Frank Vincent Burton walked out on Claire. She moved into 405 Park Avenue and, unknown to her, he rewrote his will. The Evening World reported that she "was cut off without a penny." He informed his children of her scandalous past and directed "that if Mrs. Burton ever made an attempt to raid the estate they were to conceal nothing and take all the cards to court."
Burton's amended will left $1.3 million to his five children (more than 22 times that much in 2023 dollars). He had changed it with little time to spare. He died on March 11, 1922. And, as he suspected, Claire immediately contested the will. The children, as directed, hung out all the dirty laundry for the courts and the public to see. In response to her suit, she was "charged with having been an international flirt and companion of rich men."
On April 18, 1922, a reporter from The Evening World visited Claire at her apartment. "A monstrous fabrication!" she exclaimed when showed the charges. She said she had never heard of any of the men and knew nothing about a trunk of letters. The physical presence of the trunk and the letters in court, however, were powerful evidence.
When she was unable to overturn the will, Claire tried another tactic.

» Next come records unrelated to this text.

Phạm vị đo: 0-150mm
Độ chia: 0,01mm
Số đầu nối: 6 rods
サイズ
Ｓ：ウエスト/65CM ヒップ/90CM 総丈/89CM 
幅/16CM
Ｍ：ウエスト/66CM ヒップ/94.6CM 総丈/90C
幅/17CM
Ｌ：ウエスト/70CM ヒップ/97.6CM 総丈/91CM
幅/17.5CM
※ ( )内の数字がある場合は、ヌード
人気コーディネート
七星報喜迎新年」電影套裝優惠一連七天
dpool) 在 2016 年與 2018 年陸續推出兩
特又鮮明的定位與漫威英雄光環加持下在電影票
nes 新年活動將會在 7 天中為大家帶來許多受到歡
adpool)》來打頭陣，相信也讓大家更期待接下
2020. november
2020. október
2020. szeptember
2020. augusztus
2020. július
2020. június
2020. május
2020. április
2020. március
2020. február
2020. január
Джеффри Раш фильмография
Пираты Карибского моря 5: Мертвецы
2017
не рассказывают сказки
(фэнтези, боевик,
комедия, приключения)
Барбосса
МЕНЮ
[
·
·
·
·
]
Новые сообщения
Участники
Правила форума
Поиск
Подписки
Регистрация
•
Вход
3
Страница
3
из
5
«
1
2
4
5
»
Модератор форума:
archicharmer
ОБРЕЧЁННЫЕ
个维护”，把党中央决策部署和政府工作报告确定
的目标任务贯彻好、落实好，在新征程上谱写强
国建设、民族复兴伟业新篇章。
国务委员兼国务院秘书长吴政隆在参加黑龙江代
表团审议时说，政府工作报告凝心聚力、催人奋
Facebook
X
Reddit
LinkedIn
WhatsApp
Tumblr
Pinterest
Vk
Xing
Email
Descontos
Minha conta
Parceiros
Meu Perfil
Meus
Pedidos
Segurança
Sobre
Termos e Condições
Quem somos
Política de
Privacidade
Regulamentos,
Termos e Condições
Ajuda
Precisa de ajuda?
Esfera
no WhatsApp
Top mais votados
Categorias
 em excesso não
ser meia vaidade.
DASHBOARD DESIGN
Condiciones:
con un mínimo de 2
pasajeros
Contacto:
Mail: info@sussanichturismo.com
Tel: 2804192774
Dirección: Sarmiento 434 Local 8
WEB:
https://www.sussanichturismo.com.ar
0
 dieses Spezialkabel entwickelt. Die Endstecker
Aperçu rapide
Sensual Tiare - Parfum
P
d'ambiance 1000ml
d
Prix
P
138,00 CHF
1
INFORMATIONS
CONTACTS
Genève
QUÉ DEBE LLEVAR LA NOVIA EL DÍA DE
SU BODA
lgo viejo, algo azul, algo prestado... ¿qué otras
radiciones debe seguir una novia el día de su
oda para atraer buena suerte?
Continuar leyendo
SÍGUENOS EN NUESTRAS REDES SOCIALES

Burton had grown up in a mansion at Fifth Avenue and 38th Street. When commerce invaded the neighborhood, the Burton family leased the land to the Lord & Taylor department store, upon which they erected their building. On May 24, 1922, the relentless Claire sued the Burton children for a one-sixth interest in the property.
The Porters and Kips resided in the building into the 1930s. On January 2, 1937, The New York Times reported that Carola de Peyster Kip was engaged to Benjamin R. Kittredge, Jr. The article noted, "Miss Kip is a granddaughter of Mrs. Johnston Livingston de Peyster and is a descendant of Hendrik Kip, a member of Peter Stuyvesant's council. The Kip family settled in Rhinebeck in 1686."
Portrait artist Dietz Edzard signed a lease "for a large apartment," according to The New York Times, in January 1938. Born in Germany in 1893, he had just married artist Suzanne Eisendieck in Paris.
On June 28, 1954, The New York Times reported that the building was to be demolished, replaced by "an office and store building to cost $1,250,000."
Designed by Herbert Tannenbaum, it survived until 2022, demolished for "a possible office skyscraper," according to New York YIMBY on March 13, 2023.